Required work:
Return each line of the records below that contains the word "depth".

★ ★ ★ ★ ★

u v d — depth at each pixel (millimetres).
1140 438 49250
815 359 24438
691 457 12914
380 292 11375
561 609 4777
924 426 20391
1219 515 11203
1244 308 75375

★ ★ ★ ★ ★

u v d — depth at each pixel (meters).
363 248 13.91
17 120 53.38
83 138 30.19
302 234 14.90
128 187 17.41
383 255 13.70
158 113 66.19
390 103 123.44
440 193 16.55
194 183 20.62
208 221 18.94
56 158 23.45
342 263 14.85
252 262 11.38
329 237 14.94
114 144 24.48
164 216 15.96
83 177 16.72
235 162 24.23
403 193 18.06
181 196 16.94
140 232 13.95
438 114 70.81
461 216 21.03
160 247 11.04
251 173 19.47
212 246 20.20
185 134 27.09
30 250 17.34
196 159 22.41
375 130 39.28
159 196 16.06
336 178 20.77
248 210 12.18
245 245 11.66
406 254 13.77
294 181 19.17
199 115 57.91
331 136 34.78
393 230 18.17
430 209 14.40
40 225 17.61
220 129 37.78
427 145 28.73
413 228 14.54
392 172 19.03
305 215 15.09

★ ★ ★ ★ ★

Task answer:
u v d — depth at each pixel (millimetres).
u v d — depth at each pixel (meters).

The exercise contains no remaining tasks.